A professora cuida sozinha do filho, aos finais de semana faz marmitas para incrementar a renda, e, para que ela possa trabalhar, Vitor Hugo fica na Fundação Educandário Pestalozzi. A equipe do local já conhece o menino desde que ele tinha 5 anos e dá a medicação a Vitor nos horários corretos, além de seguir a dieta restritiva do menino, que precisa controlar o potássio e os líquidos ingeridos.
São 20 remédios por dia, sendo que alguns são para o coração, pressão e colesterol. O tratamento é chamado de conservador, uma vez que a doença não tem cura, porém, a necessidade é manter a saúde do menino a melhor possível para que ele esteja apto a receber o transplante.
Um outro problema enfrentado por Vitor Hugo é a restrição hídrica, ocasionada pela perda da proteína albumina. Em 2015, a ingestão de líquidos quase tirou a vida do menino. O pulmão de Vitor Hugo e o coração estavam com água e foi necessário drenar o líquido na época. Na ocasião, segundo Adriana, os médicos chegaram e desenganar Vitor Hugo.
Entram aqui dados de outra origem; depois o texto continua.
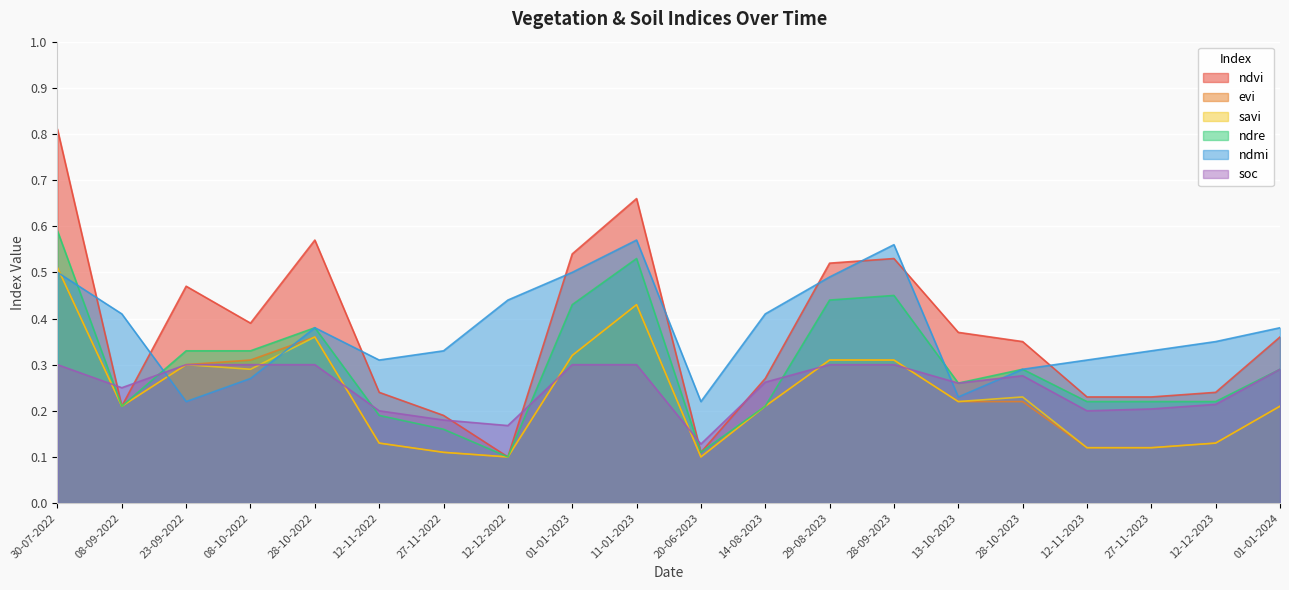

What is the spread (max minus min) of values at 12-12-2022?

0.3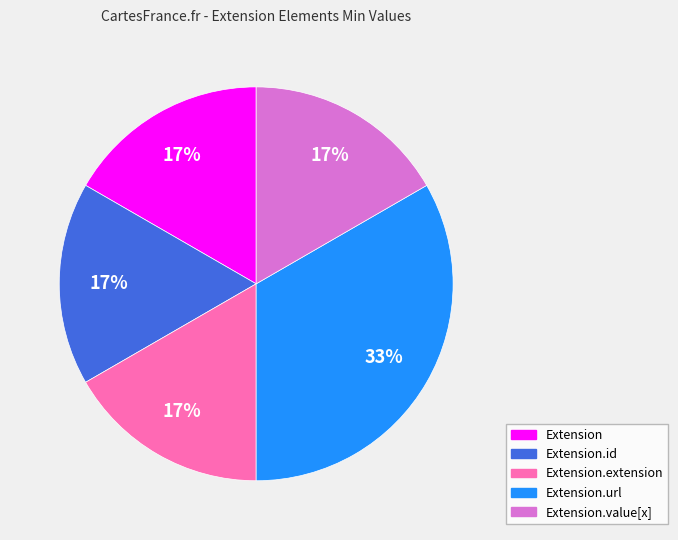

To the nearest percent, what is the average slice percentage?

20%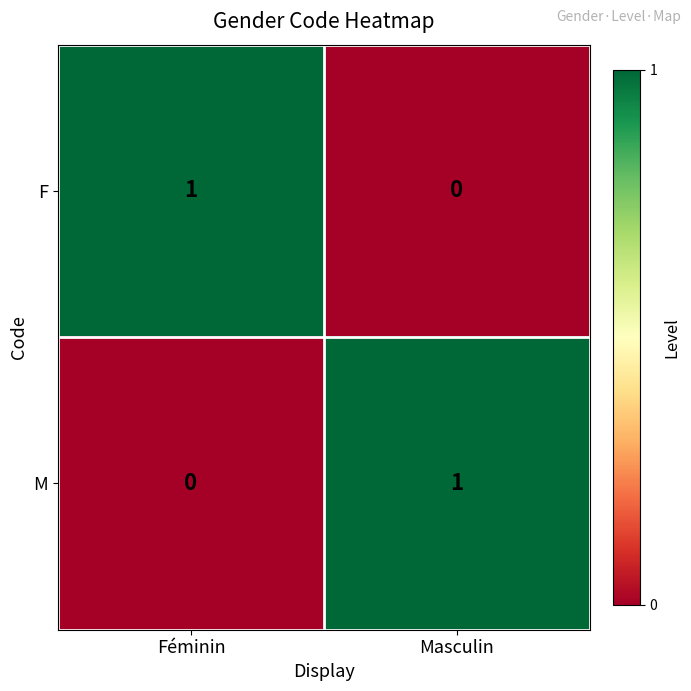

How many categories are shown in the chart?

2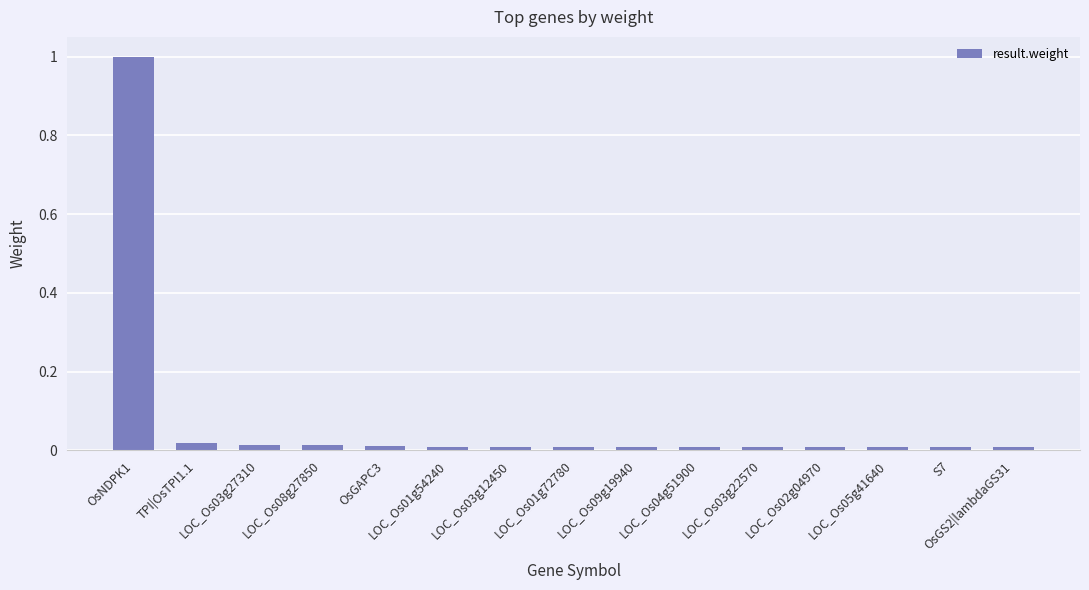

What is the difference between the maximum and second lowest values?

1.0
Há algum tempo, Adriana descobriu que o filho poderia passar por um exame de mapeamento genético. Segundo ela, o exame é capaz de revelar o que está causando a GESF, o que afeta diretamente na forma como o tratamento e o transplante serão realizados. "Se for mutação genética, [o exame] descobre qual gene é [o gene mutante] e ataca somente ele", explica Adriana. Por meio do exame é possível ainda descobrir se a doença pode retornar após o transplante. O plano médico cobre todo o tratamento de Vitor Hugo, exceto o exame de mapeamento genético, que custa cerca de R$ 8.500.
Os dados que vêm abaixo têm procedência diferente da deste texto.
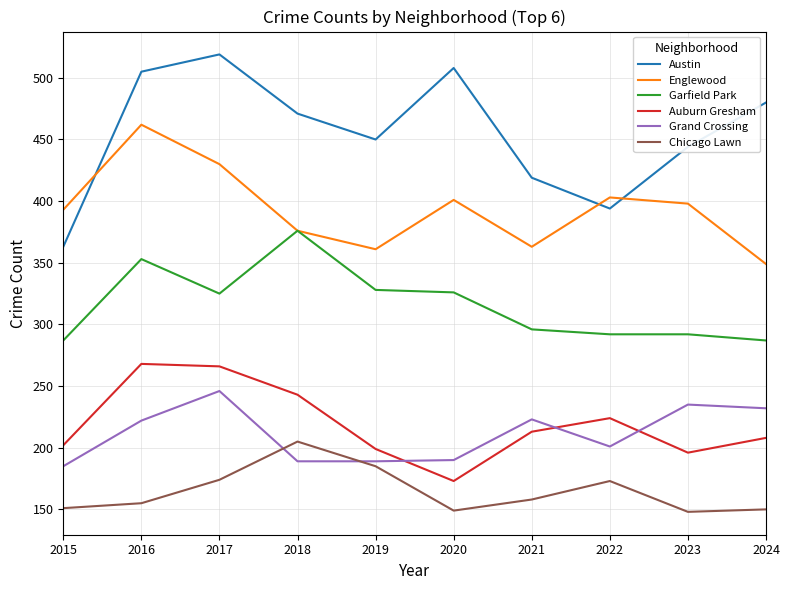

True or false: Grand Crossing and Englewood cross at least once.

False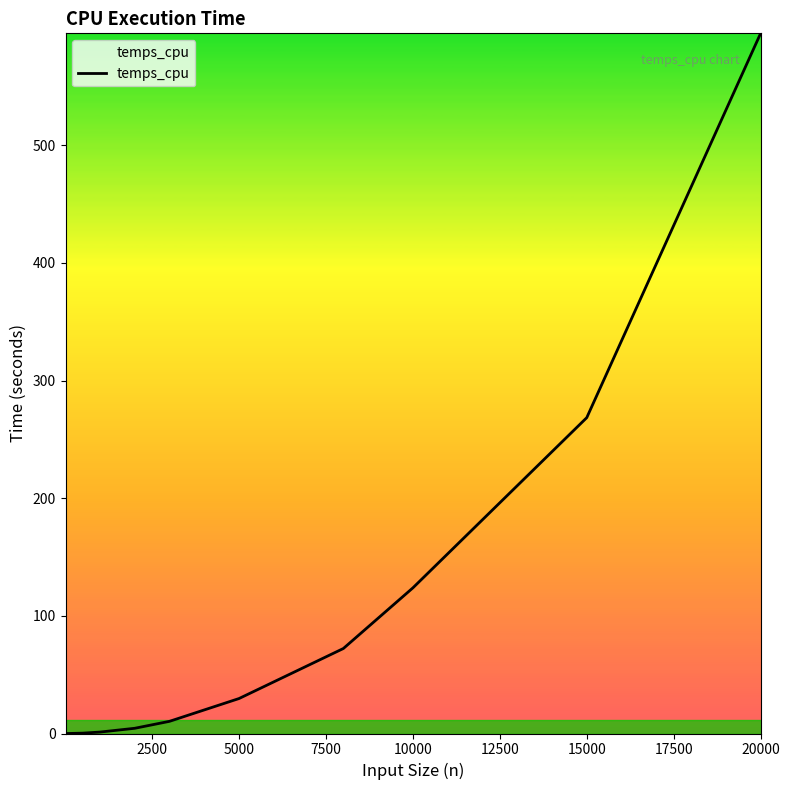

What is the difference between the maximum and minimum values?

595.0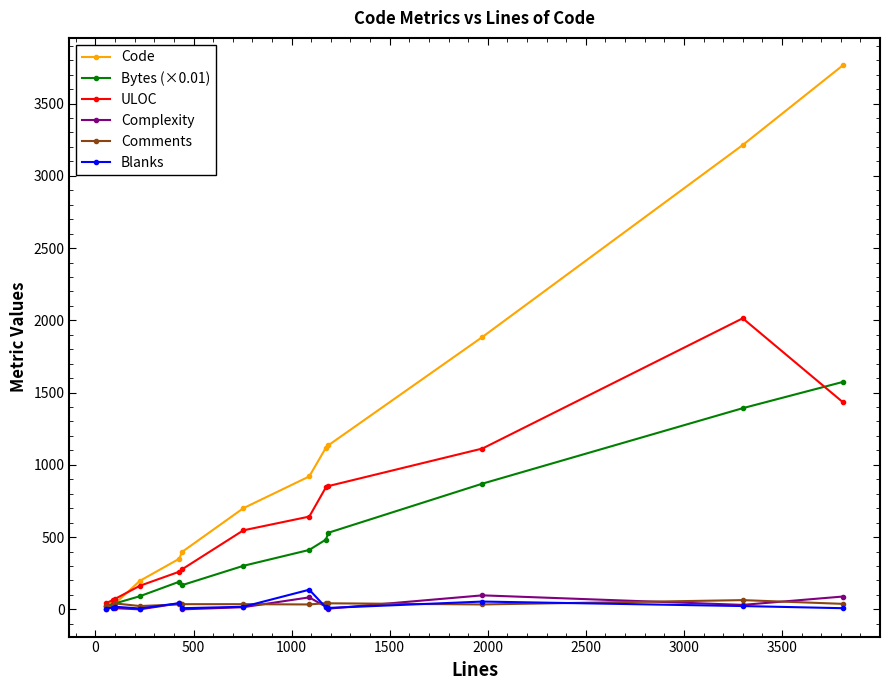

What is the maximum value shown in the chart?

3766.0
Por meio da sugestão de um amigo, a professora iniciou uma campanha para arrecadar o valor necessário para o exame. Para saber detalhes da campanha, clique aqui e veja o evento criado no Facebook e aqui sobre a página de arrecadação.
Em breve, o menino passará a fazer diálise. "Ele está com 27% da função renal e tem um retorno [médico] no dia 3 de maio. Será avaliado se ele já precisará fazer a diálise", comentou Adriana.